_Page extract_
-----

Study could offer new way to treat, prevent diabetes-associated blindness

Reporting on their study with lab-grown human cells, researchers at The Johns Hopkins University and the University of Maryland say that blocking a second blood vessel growth protein, along with one that is already well-known, could offer a new way to treat and prevent a blinding eye disease caused by diabetes.

A summary of the study appears online May 25 in Proceedings of the National Academy of Sciences.

The disease, diabetic retinopathy, is the most common cause of vision loss in working-age adults in the United States. Diabetic eye disease occurs when the normal blood vessels in the eye are replaced over time with abnormal, leaky, fragile blood vessels that leak fluid or bleed into the eye, damaging the light-sensitive retina and causing blindness. Forty to 45 percent of Americans with diabetes have diabetic retinopathy, according to the National Eye Institute.

-----

_Problem to solve_
Quote the passage of the diabetic retinopathy article starting with "Study could offer" and going on through "Academy of Sciences.".

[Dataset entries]
-----

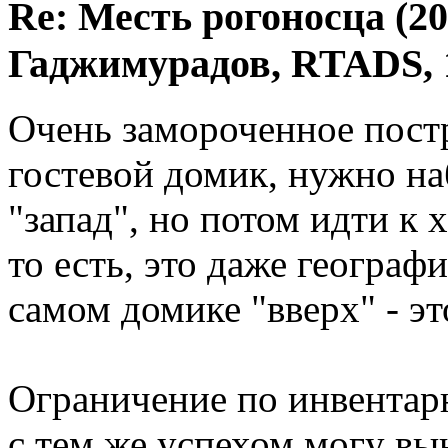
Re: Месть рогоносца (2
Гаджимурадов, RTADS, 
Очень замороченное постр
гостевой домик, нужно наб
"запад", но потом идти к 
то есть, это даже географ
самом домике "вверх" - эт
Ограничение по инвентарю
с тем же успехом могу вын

-----

_Exercise answer_
Study could offer new way to treat, prevent diabetes-associated blindness

Reporting on their study with lab-grown human cells, researchers at The Johns Hopkins University and the University of Maryland say that blocking a second blood vessel growth protein, along with one that is already well-known, could offer a new way to treat and prevent a blinding eye disease caused by diabetes.

A summary of the study appears online May 25 in Proceedings of the National Academy of Sciences.